The Wicked + The Divine #11
Written by Kieron Gillen
Art by Jamie McKelvie
Colors by Matthew Wilson
Letters by Clayton Cowles
Cover by Fiona Staples
Release Date: June 3, 2015
Cover Price: $3.50
Well, well, well. It appears that others besides myself have taken a shine to this comic series. While this is technically a review of The Wicked + The Divine #11, I wanted to alert you to some other news that has recently made a few headlines. It appears that this little Eisner nominated comic has been optioned by Universal Television to become a television series through Matt Fraction and Kelly Sue DeConnick’s production company Milkfed Criminal Masterminds. So there! But seriously, how cool is it to see a new comic series get recognition right from the start? Keep reading to find out what makes this comic so notable.

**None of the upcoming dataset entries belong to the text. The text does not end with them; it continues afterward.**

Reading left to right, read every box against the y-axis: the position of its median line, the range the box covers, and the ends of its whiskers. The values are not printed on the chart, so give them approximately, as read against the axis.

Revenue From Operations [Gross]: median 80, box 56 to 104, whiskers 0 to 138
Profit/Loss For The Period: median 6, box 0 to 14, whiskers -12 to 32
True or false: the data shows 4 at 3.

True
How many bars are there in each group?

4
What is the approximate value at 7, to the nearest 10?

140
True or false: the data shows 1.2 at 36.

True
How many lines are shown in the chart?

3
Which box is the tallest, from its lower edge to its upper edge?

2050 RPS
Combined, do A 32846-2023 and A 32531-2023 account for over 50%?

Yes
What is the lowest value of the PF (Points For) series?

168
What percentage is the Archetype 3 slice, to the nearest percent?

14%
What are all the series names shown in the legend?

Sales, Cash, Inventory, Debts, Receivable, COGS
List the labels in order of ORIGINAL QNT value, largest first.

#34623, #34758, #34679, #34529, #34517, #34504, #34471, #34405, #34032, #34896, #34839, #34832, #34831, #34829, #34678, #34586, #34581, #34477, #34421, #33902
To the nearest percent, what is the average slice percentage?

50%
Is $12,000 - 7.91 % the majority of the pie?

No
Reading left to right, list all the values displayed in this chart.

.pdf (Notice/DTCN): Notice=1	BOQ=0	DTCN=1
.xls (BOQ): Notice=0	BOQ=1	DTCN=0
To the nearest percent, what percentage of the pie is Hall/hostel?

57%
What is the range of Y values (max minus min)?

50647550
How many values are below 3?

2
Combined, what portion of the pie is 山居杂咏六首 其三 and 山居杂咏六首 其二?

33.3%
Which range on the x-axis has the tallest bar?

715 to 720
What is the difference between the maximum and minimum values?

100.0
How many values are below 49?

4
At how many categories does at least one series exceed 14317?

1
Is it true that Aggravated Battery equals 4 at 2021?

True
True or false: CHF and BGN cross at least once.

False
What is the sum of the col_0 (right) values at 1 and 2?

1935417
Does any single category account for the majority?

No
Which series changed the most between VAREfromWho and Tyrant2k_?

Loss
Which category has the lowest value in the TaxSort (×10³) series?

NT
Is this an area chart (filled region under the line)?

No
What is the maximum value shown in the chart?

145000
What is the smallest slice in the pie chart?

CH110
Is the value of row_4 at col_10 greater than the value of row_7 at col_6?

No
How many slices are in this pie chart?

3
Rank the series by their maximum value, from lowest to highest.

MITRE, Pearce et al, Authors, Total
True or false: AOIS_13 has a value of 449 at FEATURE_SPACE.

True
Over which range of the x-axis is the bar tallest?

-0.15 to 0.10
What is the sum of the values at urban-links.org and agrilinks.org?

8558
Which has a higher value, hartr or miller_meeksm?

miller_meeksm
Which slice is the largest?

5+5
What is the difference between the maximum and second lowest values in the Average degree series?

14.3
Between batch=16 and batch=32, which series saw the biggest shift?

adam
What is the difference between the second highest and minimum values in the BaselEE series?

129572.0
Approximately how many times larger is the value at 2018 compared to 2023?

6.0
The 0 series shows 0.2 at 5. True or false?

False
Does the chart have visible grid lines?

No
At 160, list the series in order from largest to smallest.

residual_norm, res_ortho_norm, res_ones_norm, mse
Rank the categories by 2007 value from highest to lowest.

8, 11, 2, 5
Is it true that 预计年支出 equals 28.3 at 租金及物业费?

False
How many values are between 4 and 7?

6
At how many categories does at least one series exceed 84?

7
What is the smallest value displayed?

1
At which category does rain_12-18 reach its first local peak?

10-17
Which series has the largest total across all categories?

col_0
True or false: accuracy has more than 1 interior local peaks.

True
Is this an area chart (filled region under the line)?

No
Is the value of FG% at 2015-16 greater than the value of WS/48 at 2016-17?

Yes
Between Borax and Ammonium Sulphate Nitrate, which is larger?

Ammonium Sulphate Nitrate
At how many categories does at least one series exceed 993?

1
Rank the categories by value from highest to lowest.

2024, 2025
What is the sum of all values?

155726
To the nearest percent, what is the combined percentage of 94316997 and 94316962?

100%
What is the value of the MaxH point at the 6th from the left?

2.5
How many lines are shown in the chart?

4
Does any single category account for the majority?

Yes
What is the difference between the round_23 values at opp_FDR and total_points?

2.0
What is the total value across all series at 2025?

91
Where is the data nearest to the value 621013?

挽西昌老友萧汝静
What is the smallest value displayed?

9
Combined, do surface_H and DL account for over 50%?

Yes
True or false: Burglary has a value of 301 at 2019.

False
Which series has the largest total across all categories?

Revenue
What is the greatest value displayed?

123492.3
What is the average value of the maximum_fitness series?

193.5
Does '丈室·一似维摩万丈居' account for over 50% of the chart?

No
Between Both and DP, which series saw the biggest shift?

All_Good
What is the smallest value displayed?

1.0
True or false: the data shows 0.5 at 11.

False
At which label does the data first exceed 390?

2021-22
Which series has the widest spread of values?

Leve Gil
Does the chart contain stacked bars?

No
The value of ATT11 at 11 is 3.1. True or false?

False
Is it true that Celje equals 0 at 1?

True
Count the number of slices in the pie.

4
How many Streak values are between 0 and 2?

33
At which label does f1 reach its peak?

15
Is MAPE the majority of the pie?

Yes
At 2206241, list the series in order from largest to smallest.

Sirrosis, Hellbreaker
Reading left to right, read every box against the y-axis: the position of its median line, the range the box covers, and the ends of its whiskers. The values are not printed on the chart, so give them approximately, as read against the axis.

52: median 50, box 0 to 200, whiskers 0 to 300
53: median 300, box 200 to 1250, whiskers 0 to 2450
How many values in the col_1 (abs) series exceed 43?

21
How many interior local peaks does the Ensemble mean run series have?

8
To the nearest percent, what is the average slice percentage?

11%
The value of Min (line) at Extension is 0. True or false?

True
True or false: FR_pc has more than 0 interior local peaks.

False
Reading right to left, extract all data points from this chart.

First off, if you are only a sometime reader of this series, I may drop a hint or two as to things that transpired in past issues. In order to speak to events in this current installment, it’s inevitable that I reference the last ten issues. So, in advance: I’m sorry.
Now, having covered that, a lot takes place before this current issue. The search for Lucifer’s killer continues, with minimal headway since the event. Where it was once Laura and Cassandra searching for clues, it is now Laura alone who continues the quest for the truth. This is mainly due to Cassandra and her crew being transformed into the Norns (the Fates of past, present, and future).
While these gods of the Pantheon are extraordinary in every way, they are not truly celestial beings. Instead they are akin to avatars, mortals that have been granted the power of the deities. In essence, they are empowered with such a magnitude of abilities that their human bodies literally cannot sustain it for long. This works quite well since the cycle of these twelve gods happens every ninety years. Their presence makes others ache for them and they burn so brightly on our plane that their lifespan is reduced to a mere two years. To quote the comics: “You are of the Pantheon. You will be loved. You will be hated. You will be brilliant. Within two years, you will be dead.” And while this may not seem like a fair trade-off, to the young men and women endowed with the powers, they by and large seem to crave it.
In our current issue, gods battle gods for what they call the Prometheus Gambit. This is apparently where it is believed that you can absorb the life force and powers of a god from the Pantheon if you were to take their life. And while it’s discredited in that it won’t work for mortals, it seems another god can actually manage it. Which is why a certain underworld godling is after their peers. But even the immortals have a watcher, a nanny of sorts. And she doesn’t take kindly to anyone breaking the rules. Even if she doesn’t necessarily follow them herself.
A lot of folks compliment the art in this series, and I completely agree that Jamie McKelvie does a phenomenal job. It’s never overbearing or too simple, the artwork seems just right throughout this and every issue. But what has hooked me in is the superb storyline that Kieron Gillen has created. It’s a web of stories within stories. Every time I feel like I have a handle on what’s going on, he throws in a twist that completely knocks me off balance, especially in this issue. He left me at a loss for words on page 26.
It is only eleven issues in and this story has been a whirlwind. I alternate between amazed and ecstatic every time I read this series; the characters are well-defined and are almost caricatures of themselves at different points in the tale. As the new gods embrace their powers, they seem to lose more and more of themselves to the spirits that inhabit their bodies. But you shouldn’t lose out on this comic, it’s an easy fix to grab the collected works or seek out the individual comics in order to catch up on this exquisite and unique series. I urge you to embrace The Wicked + The Divine, you’ll regret it one day if you don’t!